[Excerto]
Decisão de arquivar denúncia
contra Passos Coelho já está a suscitar dúvidas
JOSÉ ANTÓNIO
CEREJO e PAULO PENA 26/09/2014 - PÚBLICO
O inquérito aberto na sequência da denúncia de que Passos Coelho recebeu
dinheiro ilegalmente foi arquivado. A decisão poderá ter ignorado a hipótese de
haver crimes que ainda não prescreveram.
A
Procuradoria-Geral da República anunciou nesta quinta-feira à noite, em
comunicado, que a denúncia anónima que visava Pedro Passos Coelho e a sua
“eventual ligação à Tecnoforma”, recebida em Junho deste ano, deu origem a um
inquérito que foi de imediato arquivado pelo Departamento de Investigação e
Acção Penal (DCIAP).
A justificação do
arquivamento, diz a PGR, prende-se com o facto de os crimes eventualmente
praticados já estarem prescritos, verificando-se por isso a “inadmissibilidade
legal do procedimento.”
A denúncia em
causa referia que Passos Coelho teria recebido cerca de cinco mil euros por
mês, num total próximo de 150 mil euros, entre 1997 e 1999, pelas funções que
exerceu como presidente do Conselho de Fundadores do Conselho Português para a
Cooperação (CPPC), uma organização não governamental criada pela empresa
Tecnoforma para angariar financiamentos públicos para a sua actividade. Parte
desses pagamentos terá sido feita através da agência do Banco Santander do
Laranjeiro.
Passos Coelho não
poderia ter recebido qualquer verba da Tecnoforma, visto que na altura
desempenhava as funções de deputado em regime de exclusividade e, a tê-las
recebido, não as incluiu nas suas declarações de IRS.
De acordo com a
nota da PGR, a denúncia foi, numa primeira fase, “junta ao inquérito que tem
por objecto a investigação da actividade da Tecnoforma” e que está em curso no
Departamento Central de Investigação e Acção Penal (DCIAP) desde o início de
2013, em colaboração com o gabinete de luta anti-fraude da União Europeia
(OLAF).
Num segundo
momento, “após análise da denúncia”, foi decidido instaurar um inquérito
autónomo relativo à mesma. “Este inquérito foi arquivado nos termos do artº
277, n.º 1 do Código de Processo Penal, por inadmissibilidade de procedimento
legal”, diz a PGR.

[A sua tarefa]
Como prosseguiria o excerto sobre o arquivamento da denúncia contra Passos Coelho? Escreva a continuação a partir da última frase apresentada.

[Dados armazenados]

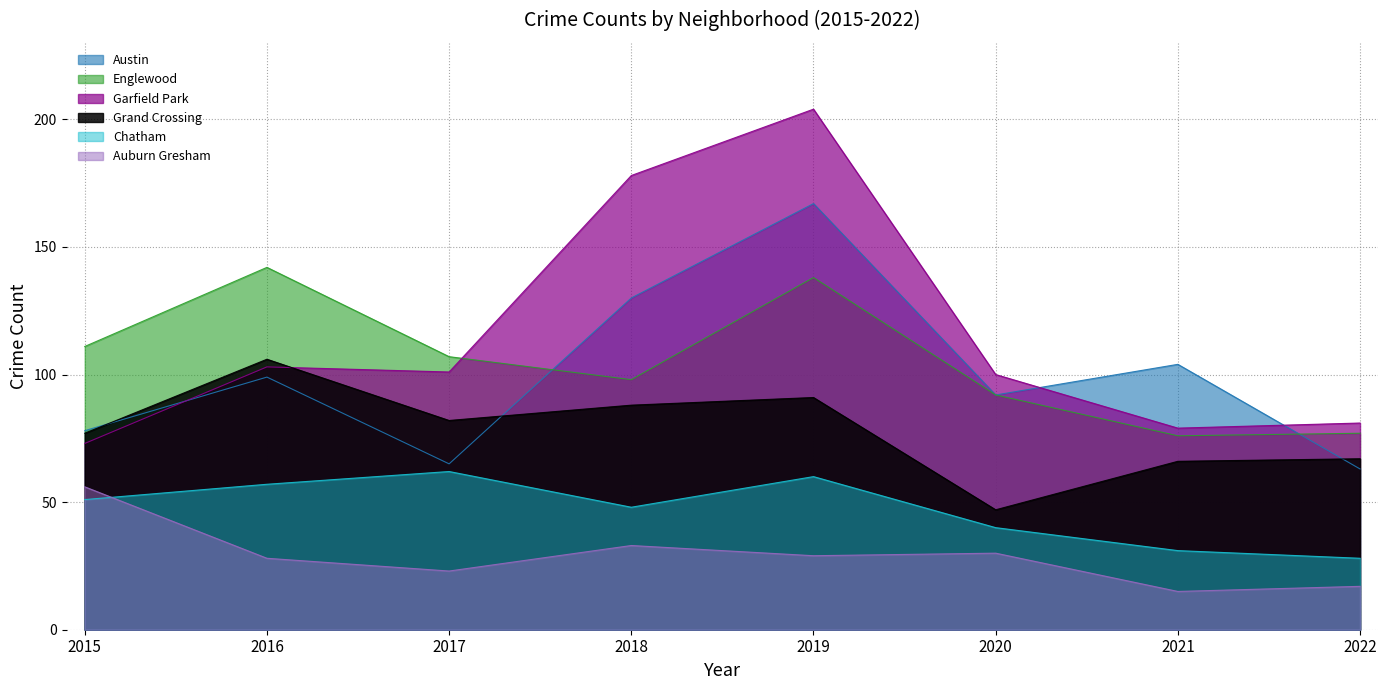

How many lines are shown in the chart?

6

[Resultado do exercício]
A procuradoria
acrescenta que, “verificando-se a extinção da hipotética responsabilidade
criminal por via da prescrição, está legalmente vedado ao Ministério Público
proceder a investigação com a finalidade de tomar conhecimento sobre a
veracidade ou não dos factos constantes da denúncia”.
O comunicado não
refere qual o tipo de crime que já teria prescrito, sendo certo que há crimes
que poderiam estar associados a este caso cuja prescrição ainda não ocorreu,
garantiram ao PÚBLICO fontes judiciais.
Segundo as mesmas
fontes, a decisão de retirar a denúncia do inquérito para o qual ela começou
por ser encaminhada pelo director do DCIAP, Amadeu Guerra, e no âmbito do qual
já tinham sido iniciadas algumas diligências que não terão sido concluídas, foi
tomada muito recentemente, já depois de o caso ter saltado para as primeiras
páginas dos jornais.
Esta terá sido
também a forma encontrada pela PGR para arrumar, sem qualquer diligência, o assunto
do pedido de Passos Coelho para que seja esclarecida a sua ligação à
Tecnoforma.
Independentemente
da decisão de arquivamento deste inquérito e dos contornos que a rodeiam, as
relações do primeiro-ministro com o CPPC estão longe de estar esclarecidas,
sobretudo porque o próprio ainda não pronunciou as palavras-chave: Sim ou não,
para confirmar ou desmentir que recebeu quaisquer remunerações que não tenha
declarado ao fisco e à Assembleia da República.
Em todo o caso, o
então deputado sabia, desde o início do mandato, que não podia ter outra “fonte
de rendimento” e assegurou ao Parlamento, em 2000, que exercera as suas funções
“em exclusividade”.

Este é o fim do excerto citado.